Parallel developments include a quantum wallet rescue prototype published April 8 by Lightning Labs CTO Olaoluwa Osuntokun, which runs in approximately 55 seconds on a MacBook. That tool allows users to prove wallet creation from seed phrases without revealing the seeds themselves.
QSB builds on Robin Linus's Binohash technique, which uses the FindAndDelete quirk in OP_CHECKMULTISIG for transaction introspection. The three-phase process involves pinning, two digest rounds using HORS-style Lamport signatures, and final transaction assembly.
The decentralized community solution to a trillion-dollar security problem emerged without government mandates, central authority requirements, or political consensus votes. This voluntary, market-driven approach demonstrates Bitcoin's antifragile design against existential threats.

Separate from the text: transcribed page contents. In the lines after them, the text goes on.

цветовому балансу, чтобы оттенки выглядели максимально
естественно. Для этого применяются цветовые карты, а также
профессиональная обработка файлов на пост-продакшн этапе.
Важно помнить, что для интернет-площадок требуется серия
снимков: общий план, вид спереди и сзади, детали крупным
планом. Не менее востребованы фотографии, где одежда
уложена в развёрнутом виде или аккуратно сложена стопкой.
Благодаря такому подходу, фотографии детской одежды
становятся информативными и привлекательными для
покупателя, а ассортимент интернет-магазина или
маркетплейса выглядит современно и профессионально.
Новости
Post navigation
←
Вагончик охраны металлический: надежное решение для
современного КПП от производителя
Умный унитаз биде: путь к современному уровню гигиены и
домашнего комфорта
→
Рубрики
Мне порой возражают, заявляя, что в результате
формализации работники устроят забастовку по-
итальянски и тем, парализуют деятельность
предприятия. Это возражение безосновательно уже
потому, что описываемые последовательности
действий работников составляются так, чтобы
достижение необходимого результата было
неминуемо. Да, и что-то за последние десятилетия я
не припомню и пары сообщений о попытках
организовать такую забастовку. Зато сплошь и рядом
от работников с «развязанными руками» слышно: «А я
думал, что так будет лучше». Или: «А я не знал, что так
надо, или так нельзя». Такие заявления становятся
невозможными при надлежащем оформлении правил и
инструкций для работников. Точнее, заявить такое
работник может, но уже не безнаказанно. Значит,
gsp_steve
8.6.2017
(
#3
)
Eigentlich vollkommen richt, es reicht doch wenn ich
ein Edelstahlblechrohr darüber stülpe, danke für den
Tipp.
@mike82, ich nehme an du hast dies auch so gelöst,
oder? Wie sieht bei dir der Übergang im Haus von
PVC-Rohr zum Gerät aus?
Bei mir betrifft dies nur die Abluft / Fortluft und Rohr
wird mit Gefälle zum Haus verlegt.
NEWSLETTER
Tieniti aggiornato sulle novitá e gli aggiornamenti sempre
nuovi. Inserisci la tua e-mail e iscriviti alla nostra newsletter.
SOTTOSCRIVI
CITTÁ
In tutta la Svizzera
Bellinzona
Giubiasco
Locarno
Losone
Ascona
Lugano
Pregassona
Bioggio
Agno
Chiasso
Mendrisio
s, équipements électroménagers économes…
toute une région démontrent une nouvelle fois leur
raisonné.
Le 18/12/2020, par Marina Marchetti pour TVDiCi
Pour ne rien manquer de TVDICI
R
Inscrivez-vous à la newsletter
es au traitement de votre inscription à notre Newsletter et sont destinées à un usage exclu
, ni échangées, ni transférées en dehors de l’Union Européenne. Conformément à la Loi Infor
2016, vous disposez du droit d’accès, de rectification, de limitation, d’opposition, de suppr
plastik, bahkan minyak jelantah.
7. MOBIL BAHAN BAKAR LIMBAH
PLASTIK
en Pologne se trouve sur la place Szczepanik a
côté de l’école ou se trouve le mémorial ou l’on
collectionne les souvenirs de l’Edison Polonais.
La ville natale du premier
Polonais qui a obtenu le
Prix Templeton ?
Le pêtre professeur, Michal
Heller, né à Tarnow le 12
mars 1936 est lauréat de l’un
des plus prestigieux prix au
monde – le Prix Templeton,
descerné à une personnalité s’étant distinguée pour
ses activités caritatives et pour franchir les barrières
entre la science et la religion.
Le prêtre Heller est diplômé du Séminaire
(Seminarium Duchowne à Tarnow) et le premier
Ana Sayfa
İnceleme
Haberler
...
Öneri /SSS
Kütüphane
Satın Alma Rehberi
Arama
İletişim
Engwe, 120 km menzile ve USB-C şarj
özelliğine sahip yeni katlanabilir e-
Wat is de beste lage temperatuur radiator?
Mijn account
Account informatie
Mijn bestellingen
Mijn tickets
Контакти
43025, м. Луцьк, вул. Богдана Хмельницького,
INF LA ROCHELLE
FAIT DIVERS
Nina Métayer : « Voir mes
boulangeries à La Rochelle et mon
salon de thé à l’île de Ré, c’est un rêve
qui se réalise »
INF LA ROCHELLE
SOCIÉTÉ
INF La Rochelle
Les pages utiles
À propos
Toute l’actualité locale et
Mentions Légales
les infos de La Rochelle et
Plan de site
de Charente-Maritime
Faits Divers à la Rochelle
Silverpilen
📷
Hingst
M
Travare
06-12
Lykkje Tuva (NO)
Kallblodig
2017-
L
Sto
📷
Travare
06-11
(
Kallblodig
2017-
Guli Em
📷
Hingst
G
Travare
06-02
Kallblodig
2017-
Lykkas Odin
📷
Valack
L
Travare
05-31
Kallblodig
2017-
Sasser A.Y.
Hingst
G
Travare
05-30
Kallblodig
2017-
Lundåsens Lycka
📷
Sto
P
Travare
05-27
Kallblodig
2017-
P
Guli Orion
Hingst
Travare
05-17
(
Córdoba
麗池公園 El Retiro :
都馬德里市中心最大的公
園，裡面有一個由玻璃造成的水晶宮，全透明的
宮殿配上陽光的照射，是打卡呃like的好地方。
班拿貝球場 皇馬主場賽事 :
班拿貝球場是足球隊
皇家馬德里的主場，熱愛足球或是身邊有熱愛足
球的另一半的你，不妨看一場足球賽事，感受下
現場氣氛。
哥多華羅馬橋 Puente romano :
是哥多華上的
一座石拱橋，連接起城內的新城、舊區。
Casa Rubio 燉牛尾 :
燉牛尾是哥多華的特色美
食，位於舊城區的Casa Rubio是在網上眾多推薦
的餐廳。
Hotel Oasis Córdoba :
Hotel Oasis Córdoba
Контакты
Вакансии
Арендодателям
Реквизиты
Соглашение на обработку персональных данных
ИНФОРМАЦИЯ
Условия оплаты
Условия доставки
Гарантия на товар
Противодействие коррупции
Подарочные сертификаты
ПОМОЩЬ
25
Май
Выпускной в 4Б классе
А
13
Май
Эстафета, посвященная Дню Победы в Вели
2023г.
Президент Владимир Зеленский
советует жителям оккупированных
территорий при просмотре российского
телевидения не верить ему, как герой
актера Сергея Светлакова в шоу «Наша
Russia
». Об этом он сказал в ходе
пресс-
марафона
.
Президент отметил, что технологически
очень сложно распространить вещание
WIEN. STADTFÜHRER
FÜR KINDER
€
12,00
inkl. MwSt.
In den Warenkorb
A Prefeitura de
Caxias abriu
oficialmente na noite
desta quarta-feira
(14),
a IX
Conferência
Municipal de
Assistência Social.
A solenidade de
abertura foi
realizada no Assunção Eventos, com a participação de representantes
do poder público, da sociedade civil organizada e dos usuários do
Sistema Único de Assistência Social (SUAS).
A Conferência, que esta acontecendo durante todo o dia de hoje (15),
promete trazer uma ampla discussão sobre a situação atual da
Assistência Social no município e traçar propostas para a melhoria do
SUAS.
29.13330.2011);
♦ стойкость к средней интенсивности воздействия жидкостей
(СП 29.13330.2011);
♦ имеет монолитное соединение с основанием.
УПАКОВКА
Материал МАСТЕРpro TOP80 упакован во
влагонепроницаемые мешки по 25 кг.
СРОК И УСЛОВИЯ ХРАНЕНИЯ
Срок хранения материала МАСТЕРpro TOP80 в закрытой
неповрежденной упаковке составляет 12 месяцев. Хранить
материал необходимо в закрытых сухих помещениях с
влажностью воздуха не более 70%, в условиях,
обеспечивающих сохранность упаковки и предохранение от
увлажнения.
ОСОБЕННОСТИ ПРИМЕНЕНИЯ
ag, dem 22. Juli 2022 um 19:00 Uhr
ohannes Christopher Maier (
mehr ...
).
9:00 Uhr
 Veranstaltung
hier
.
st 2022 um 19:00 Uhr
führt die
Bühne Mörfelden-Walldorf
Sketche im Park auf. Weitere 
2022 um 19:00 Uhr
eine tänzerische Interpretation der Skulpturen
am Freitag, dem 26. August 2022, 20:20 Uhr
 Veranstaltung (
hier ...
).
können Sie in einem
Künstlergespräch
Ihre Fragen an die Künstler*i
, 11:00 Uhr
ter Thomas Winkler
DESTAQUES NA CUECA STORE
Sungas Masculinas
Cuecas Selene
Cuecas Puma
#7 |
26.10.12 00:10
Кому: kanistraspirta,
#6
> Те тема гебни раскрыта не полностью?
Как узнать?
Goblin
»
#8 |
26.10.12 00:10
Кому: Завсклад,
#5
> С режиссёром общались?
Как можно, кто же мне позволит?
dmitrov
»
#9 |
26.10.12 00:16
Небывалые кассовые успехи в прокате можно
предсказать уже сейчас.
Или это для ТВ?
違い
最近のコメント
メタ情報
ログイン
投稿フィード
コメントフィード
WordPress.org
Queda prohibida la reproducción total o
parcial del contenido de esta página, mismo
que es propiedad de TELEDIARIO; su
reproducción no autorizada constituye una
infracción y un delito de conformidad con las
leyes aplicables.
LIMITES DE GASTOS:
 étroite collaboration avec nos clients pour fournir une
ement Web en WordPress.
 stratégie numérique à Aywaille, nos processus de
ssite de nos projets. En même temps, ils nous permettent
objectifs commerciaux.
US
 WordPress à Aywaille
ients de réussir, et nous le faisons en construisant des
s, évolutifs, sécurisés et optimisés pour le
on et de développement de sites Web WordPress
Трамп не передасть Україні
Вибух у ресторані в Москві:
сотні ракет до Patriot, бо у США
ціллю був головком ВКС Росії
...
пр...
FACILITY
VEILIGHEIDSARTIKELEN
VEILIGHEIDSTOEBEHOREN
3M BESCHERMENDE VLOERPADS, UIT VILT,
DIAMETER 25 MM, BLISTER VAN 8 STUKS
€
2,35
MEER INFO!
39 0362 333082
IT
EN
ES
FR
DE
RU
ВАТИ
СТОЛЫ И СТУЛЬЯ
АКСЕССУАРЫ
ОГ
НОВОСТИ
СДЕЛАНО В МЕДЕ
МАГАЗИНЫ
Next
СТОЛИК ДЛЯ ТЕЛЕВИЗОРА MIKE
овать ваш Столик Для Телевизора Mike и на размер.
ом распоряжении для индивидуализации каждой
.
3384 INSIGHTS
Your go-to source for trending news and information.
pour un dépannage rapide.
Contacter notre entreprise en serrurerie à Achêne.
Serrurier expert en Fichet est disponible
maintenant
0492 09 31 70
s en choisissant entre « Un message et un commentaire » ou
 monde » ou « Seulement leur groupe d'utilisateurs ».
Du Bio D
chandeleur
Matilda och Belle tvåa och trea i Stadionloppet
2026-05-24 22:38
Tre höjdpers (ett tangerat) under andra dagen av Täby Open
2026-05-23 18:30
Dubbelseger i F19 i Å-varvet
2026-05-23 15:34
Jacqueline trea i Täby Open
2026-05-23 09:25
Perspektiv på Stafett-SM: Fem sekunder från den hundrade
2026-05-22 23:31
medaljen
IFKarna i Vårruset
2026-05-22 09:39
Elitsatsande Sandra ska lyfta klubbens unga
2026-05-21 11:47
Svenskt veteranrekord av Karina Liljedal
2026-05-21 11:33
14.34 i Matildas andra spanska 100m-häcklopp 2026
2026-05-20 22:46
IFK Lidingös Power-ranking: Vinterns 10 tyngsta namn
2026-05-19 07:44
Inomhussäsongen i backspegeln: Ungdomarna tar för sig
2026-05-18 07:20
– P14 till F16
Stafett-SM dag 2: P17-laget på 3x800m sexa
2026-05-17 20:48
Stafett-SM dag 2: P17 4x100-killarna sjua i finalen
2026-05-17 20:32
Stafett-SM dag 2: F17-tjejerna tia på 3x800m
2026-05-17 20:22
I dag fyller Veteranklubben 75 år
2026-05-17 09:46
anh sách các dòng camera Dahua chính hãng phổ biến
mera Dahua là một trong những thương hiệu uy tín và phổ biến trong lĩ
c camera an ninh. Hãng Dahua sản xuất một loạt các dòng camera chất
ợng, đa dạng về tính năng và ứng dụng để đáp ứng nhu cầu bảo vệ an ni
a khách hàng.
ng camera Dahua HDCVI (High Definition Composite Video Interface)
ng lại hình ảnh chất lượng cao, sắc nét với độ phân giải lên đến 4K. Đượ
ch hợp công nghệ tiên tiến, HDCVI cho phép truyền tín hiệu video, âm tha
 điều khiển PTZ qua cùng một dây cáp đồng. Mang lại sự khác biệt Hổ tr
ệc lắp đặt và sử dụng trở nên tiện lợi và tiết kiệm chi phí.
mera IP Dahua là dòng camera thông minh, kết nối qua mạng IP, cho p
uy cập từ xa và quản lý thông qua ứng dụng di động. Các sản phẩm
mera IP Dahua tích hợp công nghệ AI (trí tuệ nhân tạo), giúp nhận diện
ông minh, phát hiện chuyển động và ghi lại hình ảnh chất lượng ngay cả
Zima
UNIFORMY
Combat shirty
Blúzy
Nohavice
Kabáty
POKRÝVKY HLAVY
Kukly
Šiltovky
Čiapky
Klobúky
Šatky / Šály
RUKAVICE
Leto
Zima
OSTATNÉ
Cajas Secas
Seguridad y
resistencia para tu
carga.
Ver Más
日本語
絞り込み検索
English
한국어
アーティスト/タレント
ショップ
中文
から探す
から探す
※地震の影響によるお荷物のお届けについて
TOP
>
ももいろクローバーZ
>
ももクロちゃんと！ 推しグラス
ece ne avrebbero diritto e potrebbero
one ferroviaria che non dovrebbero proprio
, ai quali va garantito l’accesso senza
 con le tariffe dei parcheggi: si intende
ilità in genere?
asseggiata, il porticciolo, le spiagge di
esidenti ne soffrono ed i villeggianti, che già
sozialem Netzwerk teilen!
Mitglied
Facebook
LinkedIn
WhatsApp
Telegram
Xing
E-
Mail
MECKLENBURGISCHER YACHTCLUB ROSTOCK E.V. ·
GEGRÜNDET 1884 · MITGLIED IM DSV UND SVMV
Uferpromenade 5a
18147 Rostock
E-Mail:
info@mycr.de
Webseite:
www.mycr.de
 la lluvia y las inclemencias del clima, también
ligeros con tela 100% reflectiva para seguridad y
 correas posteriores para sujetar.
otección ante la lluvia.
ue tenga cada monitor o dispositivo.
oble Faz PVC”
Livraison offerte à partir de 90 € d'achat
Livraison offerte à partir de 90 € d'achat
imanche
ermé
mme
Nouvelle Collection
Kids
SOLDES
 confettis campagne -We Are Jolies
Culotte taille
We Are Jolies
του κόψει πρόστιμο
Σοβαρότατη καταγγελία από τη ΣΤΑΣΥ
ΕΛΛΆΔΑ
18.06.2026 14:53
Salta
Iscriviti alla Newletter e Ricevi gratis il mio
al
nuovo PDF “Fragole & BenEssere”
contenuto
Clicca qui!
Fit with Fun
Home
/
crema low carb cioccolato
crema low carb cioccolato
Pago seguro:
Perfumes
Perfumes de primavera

As quantum computing advances accelerate with Google's March research showing 20-fold reduction in required qubits, Bitcoin's open-source ecosystem responds with practical tools rather than theoretical debates. The development underscores how permissionless innovation continues to strengthen the network's security posture.
The Bitcoin 2026 Conference will include discussion of QSB's implications alongside other quantum defense strategies. Panel participants include Hunter Beast, James O'Beirne, Brandon Black, Charles Edwards, and Alex Thorn.
While QSB does not work with Lightning Network and leaves exposed public keys vulnerable, it creates a critical emergency option for protecting new transactions against quantum attacks. The scheme's publication represents another example of Bitcoin's community solving complex problems through decentralized collaboration rather than top-down mandates.